Nissan Motor has announced a series of significant cost-cutting measures, including the elimination of 11,000 additional jobs and the closure of seven plants, as the Japanese automaker grapples with a challenging year marked by declining profitability and strategic setbacks.

The company, which has not yet provided forecasts for the current financial year, reported a sharp decline in operating profit for the previous year. Profit fell by 88% to 69.8 billion yen (£472 million) in the 12 months to March, a stark contrast to the previous year’s figures.

Nissan has been hit hard by weakening sales in the US and China, compounded by the collapse of merger talks with Honda and the recent replacement of its chief executive. 

In addition, the company, like its industry rivals, is facing pressure from US tariffs and increasing competition from rapidly growing Chinese electric vehicle (EV) manufacturers, particularly in Southeast Asia.

Newly appointed CEO Ivan Espinosa is aiming to achieve total cost savings of approximately 500 billion yen. However, he faces a considerable challenge in revitalising a company whose brand value has been significantly diminished.

Speaking at a press conference, Espinosa acknowledged the gravity of the situation: “Our full-year financial results are a wake-up call. The reality is very clear. Our variable costs are rising. Our fixed costs are higher than our current revenue can support.”

The latest round of job cuts will bring the total reduction in Nissan’s workforce to around 20,000 positions, following an earlier announcement of 9,000 job cuts. 

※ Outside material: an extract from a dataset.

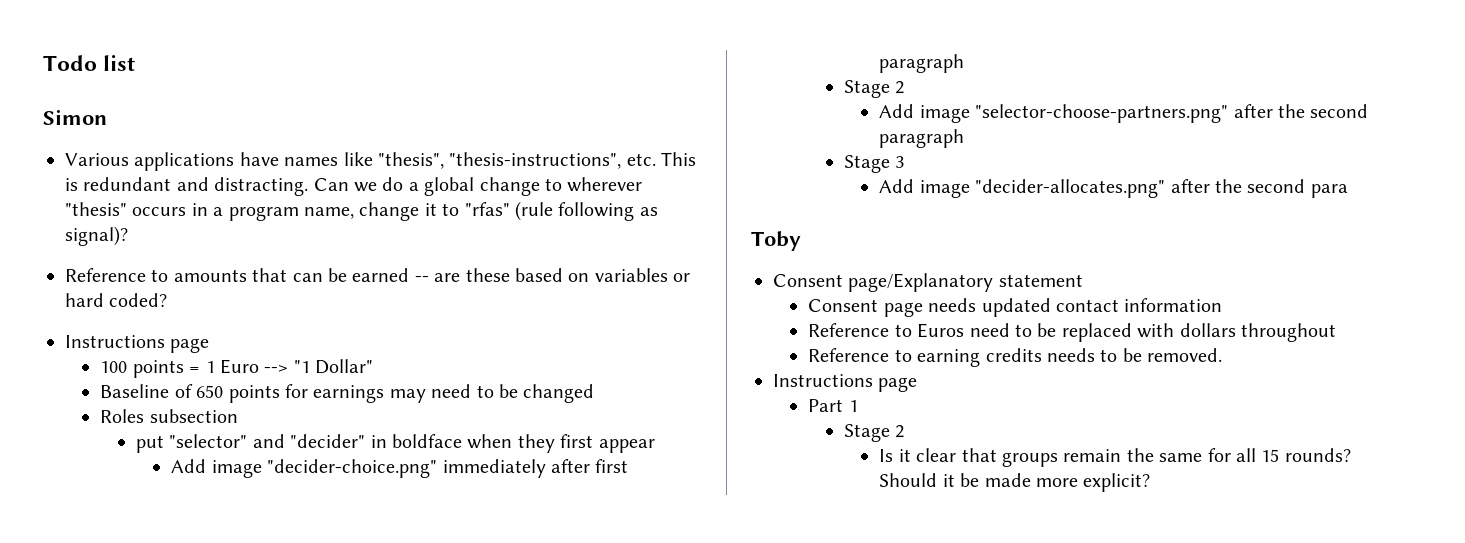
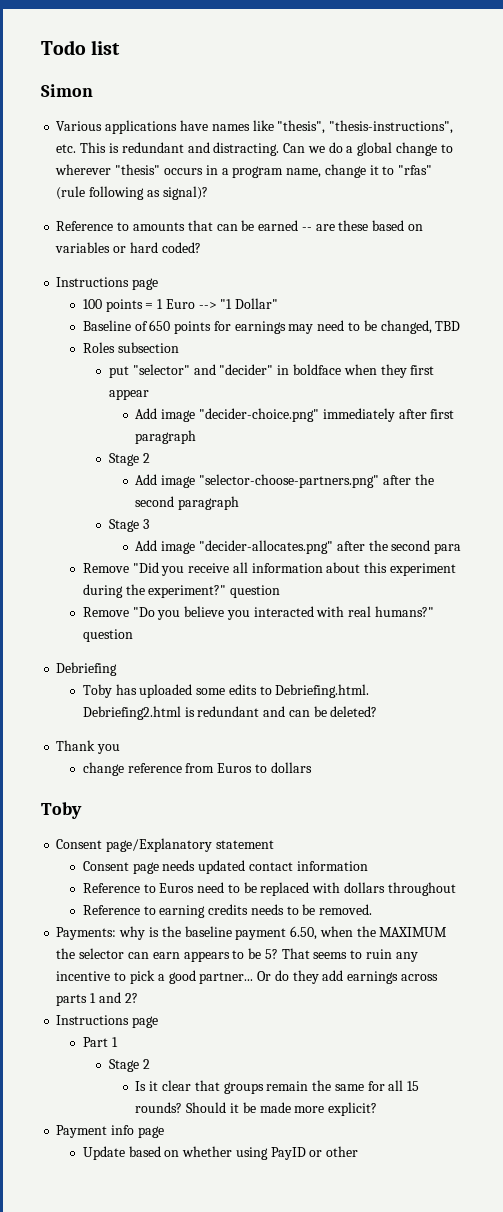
[523,384,595,403] changed -> [380,320,461,334] changed, TBD
(1348, 191) none -> [82,562,456,576] [82,584,281,598] [82,606,434,620] [82,629,133,642] [56,662,118,676] [82,684,370,698] [82,706,378,720] [56,740,121,754] [82,762,312,776] // Remove "Did you receive all information about this experiment during the experiment?" question // Remove "Do you believe you interacted with real humans?" question // Debriefing // Toby has uploaded some edits to Debriefing.html. Debriefing2.html is redundant and can be deleted? // Thank you // change reference from Euros to dollars
(1223, 355) none -> [56,926,448,940] [56,948,418,962] [56,970,438,984] [56,992,138,1006] // Payments: why is the baseline payment 6.50, when the MAXIMUM the selector can earn appears to be 5? That seems to ruin any incentive to pick a good partner... Or do they add earnings across parts 1 and 2?
(1151, 482) none -> [56,1125,164,1138] [82,1146,359,1160] // Payment info page // Update based on whether using PayID or other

The company plans to reduce the number of production plants from 17 to 10 and cut parts complexity by 70%. However, it has not specified which plants will be affected.

Industry analysts suggest that Nissan’s troubles stem partly from the legacy of former Chairman Carlos Ghosn, whose focus on sales volume led to heavy discounting, leaving the company with an ageing product range that is now in urgent need of updating.

Despite the restructuring efforts, a rapid recovery appears unlikely. Chief Financial Officer Jeremie Papin indicated that Nissan expects to report a 200 billion yen operating loss in the first quarter.